As soon as Scoreing hits a frame it cannot score, it stops and the Frame goes on to the next throw, or if it has hit maxThrows for the frame (frame1-9, maxThrows=2, frame10 maxThrows=3)... some folks call the third ball a bonus ball, I decided not to.
So, when you get to frame10, we are allowed to have 3 throws if certain conditions are met -
- your first throw is a strike, or
- your second throw is a spare
... and of course scoring is a bit different for frame10, as well.

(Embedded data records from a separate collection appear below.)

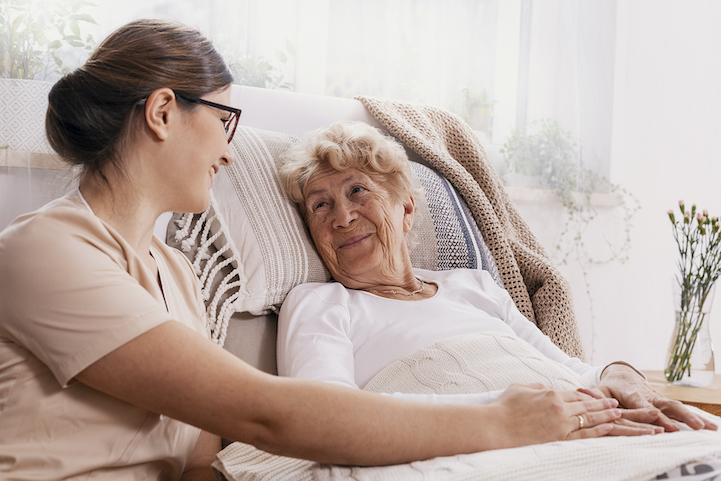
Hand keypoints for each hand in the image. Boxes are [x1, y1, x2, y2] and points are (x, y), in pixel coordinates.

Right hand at [492, 384, 620, 447]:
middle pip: (587, 405)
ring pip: (590, 419)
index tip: (599, 397)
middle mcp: (559, 408)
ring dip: (606, 416)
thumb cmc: (504, 407)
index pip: (575, 394)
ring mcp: (561, 424)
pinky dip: (598, 431)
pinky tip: (608, 427)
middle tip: (616, 403)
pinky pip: (584, 434)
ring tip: (618, 413)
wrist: (496, 427)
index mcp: (550, 393)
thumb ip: (537, 386)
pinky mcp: (559, 439)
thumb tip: (547, 388)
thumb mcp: (520, 388)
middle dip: (604, 404)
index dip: (589, 396)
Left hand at [585, 363, 716, 431]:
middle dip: (679, 416)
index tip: (658, 419)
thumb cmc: (609, 387)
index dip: (649, 412)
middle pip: (666, 406)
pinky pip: (681, 411)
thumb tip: (581, 393)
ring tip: (709, 428)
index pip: (641, 405)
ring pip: (677, 407)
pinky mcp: (665, 404)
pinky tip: (712, 427)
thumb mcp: (600, 389)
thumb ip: (594, 395)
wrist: (622, 375)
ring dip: (693, 417)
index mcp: (632, 393)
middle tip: (694, 426)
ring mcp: (659, 400)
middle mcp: (649, 396)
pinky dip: (696, 417)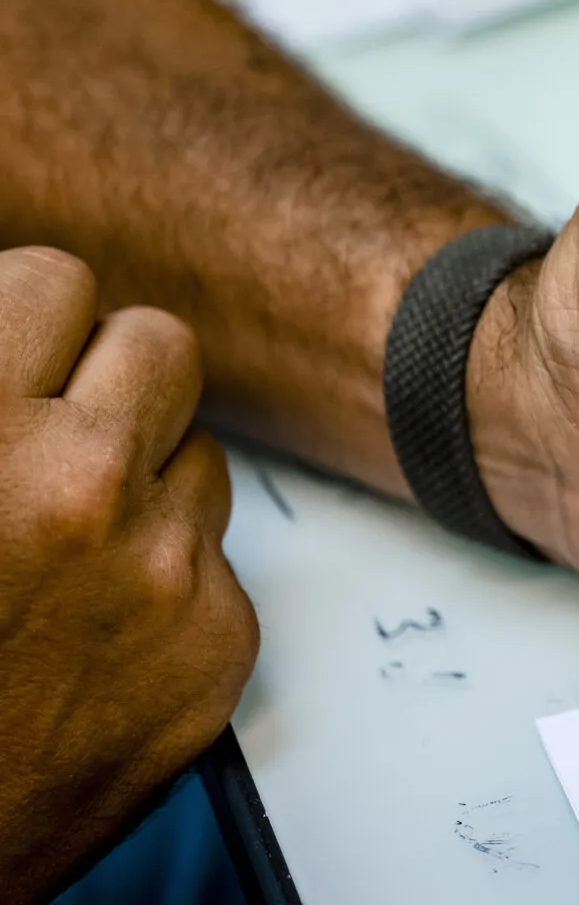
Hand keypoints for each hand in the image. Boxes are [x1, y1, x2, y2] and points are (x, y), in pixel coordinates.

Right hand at [0, 248, 256, 901]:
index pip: (59, 281)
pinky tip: (89, 629)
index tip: (19, 355)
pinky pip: (214, 552)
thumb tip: (19, 310)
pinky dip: (164, 574)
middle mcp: (78, 485)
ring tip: (59, 549)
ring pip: (199, 449)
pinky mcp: (218, 637)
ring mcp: (160, 565)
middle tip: (54, 433)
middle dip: (108, 380)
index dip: (33, 322)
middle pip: (160, 344)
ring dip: (144, 478)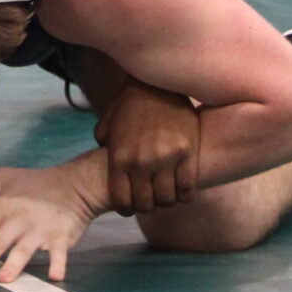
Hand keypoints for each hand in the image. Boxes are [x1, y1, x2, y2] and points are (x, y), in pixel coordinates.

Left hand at [0, 164, 103, 283]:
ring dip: (13, 265)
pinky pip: (59, 253)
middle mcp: (18, 220)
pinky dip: (58, 265)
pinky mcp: (60, 238)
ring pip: (23, 249)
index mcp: (1, 207)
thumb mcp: (2, 176)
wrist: (74, 185)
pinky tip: (55, 276)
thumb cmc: (35, 184)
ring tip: (3, 280)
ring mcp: (40, 230)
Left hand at [93, 79, 198, 213]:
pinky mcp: (188, 152)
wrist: (156, 82)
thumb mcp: (107, 124)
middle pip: (146, 204)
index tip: (132, 205)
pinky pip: (188, 188)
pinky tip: (182, 189)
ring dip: (167, 200)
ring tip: (167, 193)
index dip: (127, 208)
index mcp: (120, 158)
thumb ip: (103, 147)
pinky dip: (185, 194)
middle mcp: (142, 161)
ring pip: (168, 199)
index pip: (122, 202)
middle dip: (148, 205)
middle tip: (152, 198)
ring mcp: (166, 157)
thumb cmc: (129, 104)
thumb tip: (103, 163)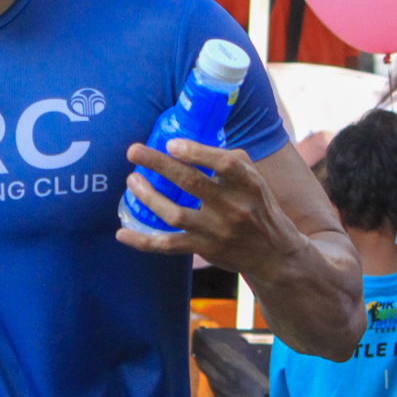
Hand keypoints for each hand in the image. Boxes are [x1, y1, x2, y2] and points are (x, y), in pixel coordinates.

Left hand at [117, 137, 301, 275]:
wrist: (274, 254)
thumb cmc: (257, 205)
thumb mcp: (253, 179)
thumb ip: (227, 160)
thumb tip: (188, 141)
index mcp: (249, 184)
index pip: (225, 164)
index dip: (197, 152)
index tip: (172, 143)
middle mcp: (234, 207)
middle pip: (192, 184)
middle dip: (159, 165)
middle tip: (133, 151)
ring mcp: (217, 231)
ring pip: (175, 215)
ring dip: (148, 197)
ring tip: (132, 181)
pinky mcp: (204, 249)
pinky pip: (169, 245)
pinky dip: (143, 240)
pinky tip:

I created a simulator with a traceCr output to show my frames and throws.
Frame 1, 8 pins
Throw 1, 6 pins
Throw 2, 2 pins
Score: 8
Frame 2, 9 pins
Throw 1, 0 pins
Throw 2, 9 pins
Score: 17
Frame 3, 7 pins
Throw 1, 5 pins
Throw 2, 2 pins
Score: 24
Frame 4, 9 pins
Throw 1, 8 pins
Throw 2, 1 pins
Score: 33
Frame 5, 5 pins
Throw 1, 3 pins
Throw 2, 2 pins
Score: 38
Frame 6, 6 pins
Throw 1, 5 pins
Throw 2, 1 pins
Score: 44
Frame 7, 9 pins
Throw 1, 4 pins
Throw 2, 5 pins
Score: 53
Frame 8, 8 pins
Throw 1, 1 pins
Throw 2, 7 pins
Score: 61
Frame 9, 3 pins
Throw 1, 3 pins
Throw 2, 0 pins
Score: 64
Frame 10, 15 pins
Throw 1, 4 pins
Throw 2, 6 pins
Throw 3, 5 pins
Score: 79
Final score: 79
Strikes: 0
Spares: 1
Gutters: 2
Timer >> 24.933ms Bowling-runTestGame
I then tried my hand at a GUI - creating a BowlingPresenter, a ScorecardPresenter, a FramePresenter and a Frame10Presenter, resulting in...
I plan to add multi-player (or at least playing against the computer), but until I figure out how to make the throws be specific about which physical pins are remaining and the percentages of the next throw clearing them (much more complex that pure random) - there's not much else I can really do. So if anyone has direction for me on this, I'd love to try and tackle it sometime.
Let me know if you have any questions.